What to work on
Copy out each line of the material that includes the word "Extended".

----

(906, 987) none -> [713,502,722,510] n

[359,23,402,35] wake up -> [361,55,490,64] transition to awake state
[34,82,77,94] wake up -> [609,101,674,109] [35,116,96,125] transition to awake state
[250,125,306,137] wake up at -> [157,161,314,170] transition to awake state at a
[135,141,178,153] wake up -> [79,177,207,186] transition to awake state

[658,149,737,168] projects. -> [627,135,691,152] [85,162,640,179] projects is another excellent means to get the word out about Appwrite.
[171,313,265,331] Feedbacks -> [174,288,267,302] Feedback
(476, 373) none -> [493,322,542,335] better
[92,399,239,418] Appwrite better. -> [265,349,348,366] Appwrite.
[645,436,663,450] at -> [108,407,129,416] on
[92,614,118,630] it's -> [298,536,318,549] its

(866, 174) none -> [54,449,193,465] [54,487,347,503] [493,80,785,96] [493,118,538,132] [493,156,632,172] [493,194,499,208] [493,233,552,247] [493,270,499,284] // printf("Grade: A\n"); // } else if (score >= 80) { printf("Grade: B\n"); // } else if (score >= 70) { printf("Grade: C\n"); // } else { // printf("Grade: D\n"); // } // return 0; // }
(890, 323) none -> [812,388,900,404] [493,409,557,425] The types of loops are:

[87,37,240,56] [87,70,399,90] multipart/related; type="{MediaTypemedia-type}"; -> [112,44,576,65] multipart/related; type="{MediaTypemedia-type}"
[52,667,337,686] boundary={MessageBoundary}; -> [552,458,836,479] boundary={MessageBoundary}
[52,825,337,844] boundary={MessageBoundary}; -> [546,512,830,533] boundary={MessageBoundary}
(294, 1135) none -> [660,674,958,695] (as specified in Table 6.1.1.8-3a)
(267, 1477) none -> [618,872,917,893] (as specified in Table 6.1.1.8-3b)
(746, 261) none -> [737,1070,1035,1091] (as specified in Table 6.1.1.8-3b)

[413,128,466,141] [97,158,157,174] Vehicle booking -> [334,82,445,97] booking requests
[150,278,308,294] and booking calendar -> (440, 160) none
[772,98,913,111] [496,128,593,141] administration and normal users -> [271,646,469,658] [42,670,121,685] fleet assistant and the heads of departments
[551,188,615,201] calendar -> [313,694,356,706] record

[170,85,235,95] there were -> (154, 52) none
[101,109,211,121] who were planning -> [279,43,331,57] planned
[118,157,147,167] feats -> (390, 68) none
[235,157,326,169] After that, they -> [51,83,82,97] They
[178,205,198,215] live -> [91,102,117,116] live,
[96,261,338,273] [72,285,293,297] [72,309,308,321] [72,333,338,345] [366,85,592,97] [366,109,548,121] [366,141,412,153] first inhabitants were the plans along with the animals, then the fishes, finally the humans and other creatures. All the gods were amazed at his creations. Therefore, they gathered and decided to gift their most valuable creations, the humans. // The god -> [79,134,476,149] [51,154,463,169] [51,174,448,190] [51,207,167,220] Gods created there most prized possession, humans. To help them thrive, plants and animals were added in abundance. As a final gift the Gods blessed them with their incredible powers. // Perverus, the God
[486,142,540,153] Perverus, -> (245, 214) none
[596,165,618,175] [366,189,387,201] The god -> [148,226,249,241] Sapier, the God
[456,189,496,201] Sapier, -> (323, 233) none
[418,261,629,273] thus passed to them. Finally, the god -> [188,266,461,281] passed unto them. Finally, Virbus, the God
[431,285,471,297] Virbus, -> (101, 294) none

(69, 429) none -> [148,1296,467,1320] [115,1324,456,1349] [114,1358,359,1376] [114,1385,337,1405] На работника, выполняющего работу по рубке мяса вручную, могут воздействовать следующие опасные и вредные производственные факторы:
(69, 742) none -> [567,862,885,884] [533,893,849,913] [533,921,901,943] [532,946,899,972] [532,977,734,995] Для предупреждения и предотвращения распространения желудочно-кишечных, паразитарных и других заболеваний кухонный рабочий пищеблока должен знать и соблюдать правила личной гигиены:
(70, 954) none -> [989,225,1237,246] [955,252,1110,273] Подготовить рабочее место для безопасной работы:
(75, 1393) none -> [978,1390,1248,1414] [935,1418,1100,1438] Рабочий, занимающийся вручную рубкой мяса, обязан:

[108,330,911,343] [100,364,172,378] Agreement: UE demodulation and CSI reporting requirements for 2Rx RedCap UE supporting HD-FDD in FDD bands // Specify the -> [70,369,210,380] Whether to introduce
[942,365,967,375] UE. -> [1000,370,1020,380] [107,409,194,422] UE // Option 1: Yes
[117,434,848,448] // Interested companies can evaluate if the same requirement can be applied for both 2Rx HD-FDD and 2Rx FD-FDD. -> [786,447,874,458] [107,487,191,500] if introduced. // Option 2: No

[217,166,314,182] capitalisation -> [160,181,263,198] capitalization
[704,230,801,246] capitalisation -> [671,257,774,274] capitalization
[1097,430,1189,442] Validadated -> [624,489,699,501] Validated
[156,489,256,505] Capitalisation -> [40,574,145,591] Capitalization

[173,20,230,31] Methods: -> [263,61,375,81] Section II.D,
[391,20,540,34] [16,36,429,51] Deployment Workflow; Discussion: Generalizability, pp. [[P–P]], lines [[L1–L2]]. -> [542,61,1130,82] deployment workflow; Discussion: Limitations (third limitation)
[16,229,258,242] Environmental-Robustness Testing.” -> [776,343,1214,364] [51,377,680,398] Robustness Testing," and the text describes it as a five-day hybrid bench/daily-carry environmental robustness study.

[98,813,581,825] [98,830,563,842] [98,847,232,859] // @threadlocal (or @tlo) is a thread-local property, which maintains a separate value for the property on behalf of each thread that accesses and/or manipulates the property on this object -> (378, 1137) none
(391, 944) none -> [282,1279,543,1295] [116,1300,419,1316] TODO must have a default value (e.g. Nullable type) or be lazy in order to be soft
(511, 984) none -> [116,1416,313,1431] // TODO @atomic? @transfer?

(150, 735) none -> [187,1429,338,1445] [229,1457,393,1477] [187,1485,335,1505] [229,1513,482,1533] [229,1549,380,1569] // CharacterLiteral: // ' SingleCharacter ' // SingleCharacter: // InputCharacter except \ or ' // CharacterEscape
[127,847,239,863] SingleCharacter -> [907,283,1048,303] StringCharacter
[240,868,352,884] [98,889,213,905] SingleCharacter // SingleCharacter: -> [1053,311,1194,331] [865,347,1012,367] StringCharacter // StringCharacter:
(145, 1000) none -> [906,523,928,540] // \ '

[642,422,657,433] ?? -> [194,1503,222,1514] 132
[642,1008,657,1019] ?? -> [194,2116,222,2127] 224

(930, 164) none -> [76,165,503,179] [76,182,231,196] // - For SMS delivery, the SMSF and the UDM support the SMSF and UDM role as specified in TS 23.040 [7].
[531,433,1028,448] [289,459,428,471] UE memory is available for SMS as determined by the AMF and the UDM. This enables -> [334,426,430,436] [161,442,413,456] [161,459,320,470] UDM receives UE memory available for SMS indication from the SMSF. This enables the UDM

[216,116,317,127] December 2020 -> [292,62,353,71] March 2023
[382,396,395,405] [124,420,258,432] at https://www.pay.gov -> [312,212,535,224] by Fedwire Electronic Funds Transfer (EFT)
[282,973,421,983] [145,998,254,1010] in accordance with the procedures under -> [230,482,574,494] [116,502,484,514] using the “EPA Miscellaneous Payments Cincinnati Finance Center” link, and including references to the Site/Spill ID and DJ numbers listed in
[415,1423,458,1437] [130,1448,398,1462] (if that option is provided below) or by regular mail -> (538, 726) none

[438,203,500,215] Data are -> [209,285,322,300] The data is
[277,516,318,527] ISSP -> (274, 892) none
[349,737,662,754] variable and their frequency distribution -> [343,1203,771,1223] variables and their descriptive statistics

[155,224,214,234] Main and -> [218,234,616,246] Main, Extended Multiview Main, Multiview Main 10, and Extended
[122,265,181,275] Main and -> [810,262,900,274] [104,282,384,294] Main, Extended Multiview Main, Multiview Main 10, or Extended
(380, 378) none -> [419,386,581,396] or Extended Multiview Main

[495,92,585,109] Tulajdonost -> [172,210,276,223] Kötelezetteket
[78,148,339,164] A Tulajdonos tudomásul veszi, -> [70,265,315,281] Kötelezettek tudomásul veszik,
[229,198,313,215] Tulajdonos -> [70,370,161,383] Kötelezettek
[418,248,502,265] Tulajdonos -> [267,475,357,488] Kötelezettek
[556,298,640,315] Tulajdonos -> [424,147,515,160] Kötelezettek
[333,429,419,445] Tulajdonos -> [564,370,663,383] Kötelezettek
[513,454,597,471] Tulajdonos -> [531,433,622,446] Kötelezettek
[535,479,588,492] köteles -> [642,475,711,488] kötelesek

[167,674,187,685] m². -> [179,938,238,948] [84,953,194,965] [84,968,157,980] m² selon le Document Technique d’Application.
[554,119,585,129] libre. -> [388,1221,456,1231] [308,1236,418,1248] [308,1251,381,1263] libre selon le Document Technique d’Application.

----

Completed exercise
[155,224,214,234] Main and -> [218,234,616,246] Main, Extended Multiview Main, Multiview Main 10, and Extended
[122,265,181,275] Main and -> [810,262,900,274] [104,282,384,294] Main, Extended Multiview Main, Multiview Main 10, or Extended
(380, 378) none -> [419,386,581,396] or Extended Multiview Main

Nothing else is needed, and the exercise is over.